Why these operational steps matter — the taxpayers’ and staff’s view
For taxpayers, the most expensive mistakes are not license fees but data breaches, FOI surprises and procurement gaps that can produce long legal tails or reputational damage. Licence costs are recurring but relatively predictable; governance and incident response can be far costlier and less predictable without pre‑negotiated contractual protections and operational controls.For staff, a sanctioned, supported Copilot can reduce administrative burden and speed routine drafting. But this benefit requires training, ongoing stewardship, and cultural change so that AI is used as a productivity amplifier rather than a shortcut that bypasses verification. Managers must be resourced to monitor usage and validate outputs.
How RDOS’s approach compares with best practice in other municipalities
Several towns and districts that have adopted AI policies follow the same layered model RDOS is proposing: pilot first, whitelist an enterprise tool, restrict use to low‑risk tasks, require disclosure and human sign‑off, and couple policy with procurement and tenant audits. These common elements are not theoretical — they’re the pragmatic response to the twin priorities of capturing productivity gains and protecting resident data. However, real success depends on follow‑through: policy without audits, contractual protections and training often becomes a paper exercise.Immediate recommendations for the RDOS board (concise)
- Approve a time‑limited, conditional expansion of the pilot rather than an open, ongoing licence buy: expand in phases and require the tenant attestation and procurement addenda first.
- Demand publication of the pilot workbook before any budgetary reliance on the $91k figure; treat the number as provisional until independently verifiable.
- Require that licences be conditional on mandatory role‑based training, a signed acceptable‑use acknowledgement, and assignment of departmental AI stewards responsible for compliance.
- Mandate quarterly public reporting for the first year, including KPIs: time saved, human edit rate, incidents and cost per seat. Make reviews part of the board agenda to maintain oversight.
Balanced verdict
RDOS’s draft policy is a prudent, conservative first step: choosing an enterprise Copilot, narrowing permitted uses, mandating disclosure and human review, and anchoring the decision in a real pilot are all defensible moves that reflect municipal best practice. These steps will likely reduce near‑term exposure compared with allowing unrestricted consumer AI on official devices.Yet the policy’s protective value depends entirely on operational detail.
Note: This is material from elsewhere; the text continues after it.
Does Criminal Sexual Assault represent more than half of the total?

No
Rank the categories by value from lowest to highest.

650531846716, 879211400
The board should withhold an open, long‑term commitment until (a) the pilot workbook and methodology are published and validated, (b) a tenant configuration attestation and a procurement package with non‑training and deletion clauses are provided, and (c) funded training, telemetry and FOI/records processes are in place. Without these, the apparent benefits may erode under real‑world usage and the district could face avoidable legal, financial and reputational risk.
Final practical cautions
- Treat the $91,000 headline as directional until the underlying math is disclosed and audited. Transparency matters for public trust and for sound budgeting.
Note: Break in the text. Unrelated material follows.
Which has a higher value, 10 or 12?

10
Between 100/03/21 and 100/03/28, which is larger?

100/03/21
- Do not substitute vendor marketing for contract language — procurement clauses are the legal guardrails that survive personnel or product changes.
- Operationalise the policy with technical enforcement (DLP, conditional access, endpoint rules) and cultural supports (training, stewards, clear resident notices) to avoid the well‑known “policy on paper” failure mode.
RDOS’s draft is the responsible middle path between an outright ban that forgoes efficiency and an unrestricted free‑for‑all that exposes resident data and public records to risk. With the pilot workbook, a tenant attestation, procurement protections and funded operational controls in hand, the board can turn a promising experiment into a defensible, auditable program that captures productivity gains while protecting the public interest.